Enfin, Pierre François est aussi suspecté d’avoir cautionné un double système de rémunération occulte lors de l’arrivée du milieu croate Miljenko Mumlek à Sclessin. Le 31 août 2003, le joueur est transféré pour 230.000 euros du club croate NK Varteks. C’est Pierre François qui signe ce transfert pour le Standard. Mais l’enquête judiciaire a montré que seuls 150.000 euros ont été virés sur le compte du club en Croatie. Les 80.000 euros restants? Retrouvés sur un compte très discret ouvert en Suisse auprès de la banque UBS. Pour qui? Pour Mumlek, selon une note découverte par les enquêteurs dans le bureau de Pierre François à Sclessin, signée par le directeur des ressources humaines du Standard. Ce montage illégal aurait été préalablement validé par Michel Preud’homme, alors directeur technique au Standard en charge des transferts. Ce dernier a d’ailleurs été poursuivi en juin 2012 par le parquet pour faux, faux fiscaux et usage de faux.

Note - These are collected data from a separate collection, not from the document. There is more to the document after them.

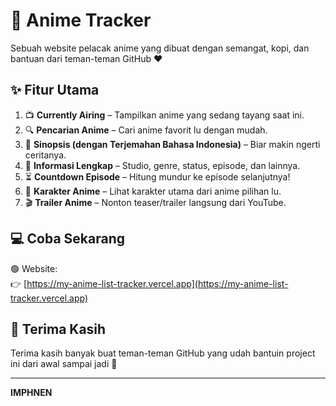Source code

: # 🎌 Anime Tracker

Sebuah website pelacak anime yang dibuat dengan semangat, kopi, dan bantuan dari teman-teman GitHub ❤️

## ✨ Fitur Utama

1. 📺 **Currently Airing** – Tampilkan anime yang sedang tayang saat ini.
2. 🔍 **Pencarian Anime** – Cari anime favorit lu dengan mudah.
3. 📝 **Sinopsis (dengan Terjemahan Bahasa Indonesia)** – Biar makin ngerti ceritanya.
4. 🧩 **Informasi Lengkap** – Studio, genre, status, episode, dan lainnya.
5. ⏳ **Countdown Episode** – Hitung mundur ke episode selanjutnya!
6. 👥 **Karakter Anime** – Lihat karakter utama dari anime pilihan lu.
7. 🎬 **Trailer Anime** – Nonton teaser/trailer langsung dari YouTube.

## 💻 Coba Sekarang

🟢 Website:  
👉 [https://my-anime-list-tracker.vercel.app](https://my-anime-list-tracker.vercel.app)

## 🤝 Terima Kasih

Terima kasih banyak buat teman-teman GitHub yang udah bantuin project ini dari awal sampai jadi 🚀

---

**IMPHNEN**
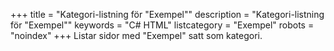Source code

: +++
title = "Kategori-listning för "Exempel""
description = "Kategori-listning för "Exempel""
keywords = "C# HTML"
listcategory = "Exempel"
robots = "noindex"
+++
Listar sidor med "Exempel" satt som kategori.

Mumlek aurait également touché une seconde prime occulte, cette fois de 30.000 euros, grâce à une convention signée le 1er septembre 2003 par Pierre François entre le Standard et une société liégeoise active dans l’horeca pilotée par un intermédiaire décédé depuis. Le Standard vire les fonds le 12 septembre. Ils sont retirés cash de la société le 19 et auraient été remis de la main à la main à Mumlek.

Pas d’enrichissement personnel

Lorsqu’il a endossé la fonction de directeur général du Standard, en janvier 2003, Pierre François était aussi président de la chambre exécutive de l’Institut professionnel des comptables et fiscalistes agréés, et chargé de cours en droit commercial à HEC-Liège. Il se défend de tout enrichissement personnel lors des transactions pour lesquelles il a été poursuivi. Après les joueurs, le principal bénéficiaire était le Standard en éludant les cotisations fiscales et sociales sur ces compléments de salaire occultes.